Recently I dug up “Correspondence, 1998-1999,” a haughtily titled booklet I made after my first year that contains all of that year’s important e-mails. Rereading them was a trip, because they cover everything—the Harvard I want to remember, and the Harvard I don’t want to remember. In them I’m obscenely optimistic and cheerful. I’m painfully naïve (and still am a little bit). On Jan. 20, exhilarated to be done with final exams and a very rough first semester, I write: “I’m done! I’m finally done! Hooray!” A week later comes a friendly e-mail from a friend I had worked with at camp the summer before. I never wrote back, and a few months later she was hit by a car and died.
The e-mails resurrect my wonderful intersession my first year, a time of unending fun, and the excitement of getting my first Harvard acting role. They recall the forgotten spontaneity of the night of Feb. 11, 1999: “All the gossip at 2:30: Ben is playing funky music. Ben and I were dancing at our ‘White Guys Hip-Hop Party’ a few minutes ago.” Then there is this uncharacteristically cocky e-mail from Feb. 9, just after I asked someone to the Freshman Formal: “Mission successful! I was very slick. Or she was very nice. Either way, she said yes.”
Then there are the things I’d rather not remember, but at the same time am glad I do. Anxiety-ridden, sleepless nights before exams. An e-mail where I bemoan, all too familiarly, that “I still worry too much.” Mistakes that still make me wince, but which now seem laughable. And, through these pages, there emerge the people I was absolutely infatuated with, in my innocent, lost sort of way. I can see how I’ve evolved, through missteps, painful moments and successes.

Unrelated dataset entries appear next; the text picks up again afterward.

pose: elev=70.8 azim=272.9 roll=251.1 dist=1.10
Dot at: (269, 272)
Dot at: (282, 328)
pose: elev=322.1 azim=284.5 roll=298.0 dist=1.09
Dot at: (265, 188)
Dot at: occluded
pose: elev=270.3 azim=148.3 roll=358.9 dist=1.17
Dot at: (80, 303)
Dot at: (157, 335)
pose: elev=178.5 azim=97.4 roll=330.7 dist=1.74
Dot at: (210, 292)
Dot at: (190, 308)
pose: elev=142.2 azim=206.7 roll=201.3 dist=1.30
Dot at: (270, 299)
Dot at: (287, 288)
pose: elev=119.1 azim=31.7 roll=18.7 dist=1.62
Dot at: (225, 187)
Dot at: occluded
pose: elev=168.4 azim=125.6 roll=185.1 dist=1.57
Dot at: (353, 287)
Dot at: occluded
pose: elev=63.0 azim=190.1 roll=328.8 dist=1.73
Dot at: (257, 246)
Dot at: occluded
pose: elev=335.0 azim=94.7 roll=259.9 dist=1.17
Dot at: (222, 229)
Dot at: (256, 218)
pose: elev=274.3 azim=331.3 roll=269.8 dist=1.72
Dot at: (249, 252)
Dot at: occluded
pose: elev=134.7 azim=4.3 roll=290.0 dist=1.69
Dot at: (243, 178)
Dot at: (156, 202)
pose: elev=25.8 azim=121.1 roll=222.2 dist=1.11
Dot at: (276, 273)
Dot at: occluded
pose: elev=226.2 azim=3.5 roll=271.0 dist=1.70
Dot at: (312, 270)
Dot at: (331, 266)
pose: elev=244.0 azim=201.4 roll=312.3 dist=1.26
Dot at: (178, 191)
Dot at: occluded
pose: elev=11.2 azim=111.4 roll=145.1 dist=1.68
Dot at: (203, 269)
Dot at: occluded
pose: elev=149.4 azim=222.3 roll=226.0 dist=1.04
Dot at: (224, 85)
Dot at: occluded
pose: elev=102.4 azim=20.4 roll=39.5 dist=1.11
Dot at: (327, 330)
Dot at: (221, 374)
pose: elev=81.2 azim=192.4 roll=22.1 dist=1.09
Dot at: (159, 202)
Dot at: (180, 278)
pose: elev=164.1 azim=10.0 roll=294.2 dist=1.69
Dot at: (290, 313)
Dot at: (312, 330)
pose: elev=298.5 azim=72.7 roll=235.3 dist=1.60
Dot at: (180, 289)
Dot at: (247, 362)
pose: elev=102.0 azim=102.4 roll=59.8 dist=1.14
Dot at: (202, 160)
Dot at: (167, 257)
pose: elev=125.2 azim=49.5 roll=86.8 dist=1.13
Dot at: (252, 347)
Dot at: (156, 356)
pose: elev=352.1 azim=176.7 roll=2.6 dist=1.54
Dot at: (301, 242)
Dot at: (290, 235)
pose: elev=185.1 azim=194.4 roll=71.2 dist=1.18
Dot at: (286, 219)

E-mail lends itself to impulsiveness, and to sweetness—there’s no easier way to send someone a short, cheery message. It is perfect for the late-night rhythm of a college campus, and useful for group discussions. But it also has severe limitations. During one exam period, it seductively allowed me to be a lazy reporter. At other times, I’ve fallen into the trap of using e-mail as a distanced way of expressing very difficult, and serious, things to say. Most importantly, it has fallen short thus far in my attempts to keep up relationships with far-off friends. One of my best friends, a recent graduate of Columbia, will occasionally send me e-mails that are about as open and full as can be—at that moment I have an intimate update on his life. But we can go long stretches without communicating, having come to a tacit understanding that we will only really catch up the next time we see each other in person.
Next week I will be in France for Let’s Go, and after that I’m not sure where I’m headed. And perhaps, in the end, that’s why I’ve been so focused on e-mail recently. Despite its value in recording the immediate past, in reminding me of who I have been, and in helping to make four years of Harvard fit in place, I have doubts about its ability to create the present. More and more, it seems, e-mail will be how our generation keeps in touch—and while it will definitely be convenient, it remains to be seen how close a connection e-mail can make.
Edward B. Colby ’02, a history concentrator in Winthrop House, was an executive editor of The Crimson in 2001.